Your instructions
Please extract every line of the material below, keeping each character and line break unchanged.

Data for the task
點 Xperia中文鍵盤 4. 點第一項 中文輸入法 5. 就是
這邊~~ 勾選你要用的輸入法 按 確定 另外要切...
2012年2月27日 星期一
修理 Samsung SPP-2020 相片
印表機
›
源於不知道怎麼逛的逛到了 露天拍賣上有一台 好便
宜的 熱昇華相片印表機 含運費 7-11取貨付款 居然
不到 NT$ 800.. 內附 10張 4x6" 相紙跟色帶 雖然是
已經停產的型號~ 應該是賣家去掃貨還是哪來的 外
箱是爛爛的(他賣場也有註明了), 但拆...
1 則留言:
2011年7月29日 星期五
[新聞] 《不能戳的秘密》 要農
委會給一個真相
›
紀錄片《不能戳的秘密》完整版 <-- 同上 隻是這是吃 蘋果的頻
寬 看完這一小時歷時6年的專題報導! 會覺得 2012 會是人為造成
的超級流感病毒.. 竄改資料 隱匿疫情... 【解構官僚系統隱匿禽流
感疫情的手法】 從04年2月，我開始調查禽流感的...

Written response
點 Xperia中文鍵盤 4. 點第一項 中文輸入法 5. 就是
這邊~~ 勾選你要用的輸入法 按 確定 另外要切...
2012年2月27日 星期一
修理 Samsung SPP-2020 相片
印表機
›
源於不知道怎麼逛的逛到了 露天拍賣上有一台 好便
宜的 熱昇華相片印表機 含運費 7-11取貨付款 居然
不到 NT$ 800.. 內附 10張 4x6" 相紙跟色帶 雖然是
已經停產的型號~ 應該是賣家去掃貨還是哪來的 外
箱是爛爛的(他賣場也有註明了), 但拆...
1 則留言:
2011年7月29日 星期五
[新聞] 《不能戳的秘密》 要農
委會給一個真相
›
紀錄片《不能戳的秘密》完整版 <-- 同上 隻是這是吃 蘋果的頻
寬 看完這一小時歷時6年的專題報導! 會覺得 2012 會是人為造成
的超級流感病毒.. 竄改資料 隱匿疫情... 【解構官僚系統隱匿禽流
感疫情的手法】 從04年2月，我開始調查禽流感的...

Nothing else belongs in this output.